▶ [Problem description]: An unchanged copy of all the lines below is expected, and it should contain no pictures.

*** Block opens ***

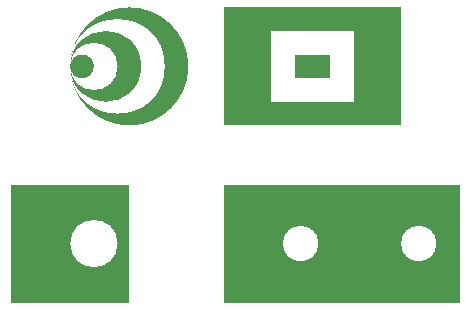
<source format=gbr>
G04 Test: Regions with holes using polarity*
G04 Tests creating holes in regions using LPC (clear polarity)*
G04 Based on Gerber spec section 4.10.4.6*
%FSLAX26Y26*%
%MOMM*%
G04 Example 1: Square with circular hole*
%LPD*%
G36*
X2000000Y2000000D02*
G01*
X12000000D01*
Y12000000D01*
X2000000D01*
Y2000000D01*
G37*
%LPC*%
G36*
X7000000Y7000000D02*
G75*
G03*
X7000000Y7000000I2000000J0D01*
G37*
%LPD*%
G04 Example 2: Rectangle with multiple circular holes*
G36*
X20000000Y2000000D02*
G01*
X40000000D01*
Y12000000D01*
X20000000D01*
Y2000000D01*
G37*
%LPC*%
G36*
X25000000Y7000000D02*
G03*
X25000000Y7000000I1500000J0D01*
G37*
G36*
X35000000Y7000000D02*
G03*
X35000000Y7000000I1500000J0D01*
G37*
%LPD*%
G04 Example 3: Nested rings*
G36*
X7000000Y22000000D02*
G03*
X7000000Y22000000I5000000J0D01*
G37*
%LPC*%
G36*
X7000000Y22000000D02*
G03*
X7000000Y22000000I4000000J0D01*
G37*
%LPD*%
G36*
X7000000Y22000000D02*
G03*
X7000000Y22000000I3000000J0D01*
G37*
%LPC*%
G36*
X7000000Y22000000D02*
G03*
X7000000Y22000000I2000000J0D01*
G37*
%LPD*%
G36*
X7000000Y22000000D02*
G03*
X7000000Y22000000I1000000J0D01*
G37*
G04 Example 4: Complex shape with square hole*
%LPD*%
G01*
G36*
X20000000Y17000000D02*
X35000000D01*
Y27000000D01*
X20000000D01*
Y17000000D01*
G37*
%LPC*%
G36*
X24000000Y19000000D02*
X31000000D01*
Y25000000D01*
X24000000D01*
Y19000000D01*
G37*
%LPD*%
G04 Put a small square inside the hole*
G36*
X26000000Y21000000D02*
X29000000D01*
Y23000000D01*
X26000000D01*
Y21000000D01*
G37*
M02*

</source>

*** Block closes ***

▶ [Response to this exercise]:
<source format=gbr>
G04 Test: Regions with holes using polarity*
G04 Tests creating holes in regions using LPC (clear polarity)*
G04 Based on Gerber spec section 4.10.4.6*
%FSLAX26Y26*%
%MOMM*%
G04 Example 1: Square with circular hole*
%LPD*%
G36*
X2000000Y2000000D02*
G01*
X12000000D01*
Y12000000D01*
X2000000D01*
Y2000000D01*
G37*
%LPC*%
G36*
X7000000Y7000000D02*
G75*
G03*
X7000000Y7000000I2000000J0D01*
G37*
%LPD*%
G04 Example 2: Rectangle with multiple circular holes*
G36*
X20000000Y2000000D02*
G01*
X40000000D01*
Y12000000D01*
X20000000D01*
Y2000000D01*
G37*
%LPC*%
G36*
X25000000Y7000000D02*
G03*
X25000000Y7000000I1500000J0D01*
G37*
G36*
X35000000Y7000000D02*
G03*
X35000000Y7000000I1500000J0D01*
G37*
%LPD*%
G04 Example 3: Nested rings*
G36*
X7000000Y22000000D02*
G03*
X7000000Y22000000I5000000J0D01*
G37*
%LPC*%
G36*
X7000000Y22000000D02*
G03*
X7000000Y22000000I4000000J0D01*
G37*
%LPD*%
G36*
X7000000Y22000000D02*
G03*
X7000000Y22000000I3000000J0D01*
G37*
%LPC*%
G36*
X7000000Y22000000D02*
G03*
X7000000Y22000000I2000000J0D01*
G37*
%LPD*%
G36*
X7000000Y22000000D02*
G03*
X7000000Y22000000I1000000J0D01*
G37*
G04 Example 4: Complex shape with square hole*
%LPD*%
G01*
G36*
X20000000Y17000000D02*
X35000000D01*
Y27000000D01*
X20000000D01*
Y17000000D01*
G37*
%LPC*%
G36*
X24000000Y19000000D02*
X31000000D01*
Y25000000D01*
X24000000D01*
Y19000000D01*
G37*
%LPD*%
G04 Put a small square inside the hole*
G36*
X26000000Y21000000D02*
X29000000D01*
Y23000000D01*
X26000000D01*
Y21000000D01*
G37*
M02*

</source>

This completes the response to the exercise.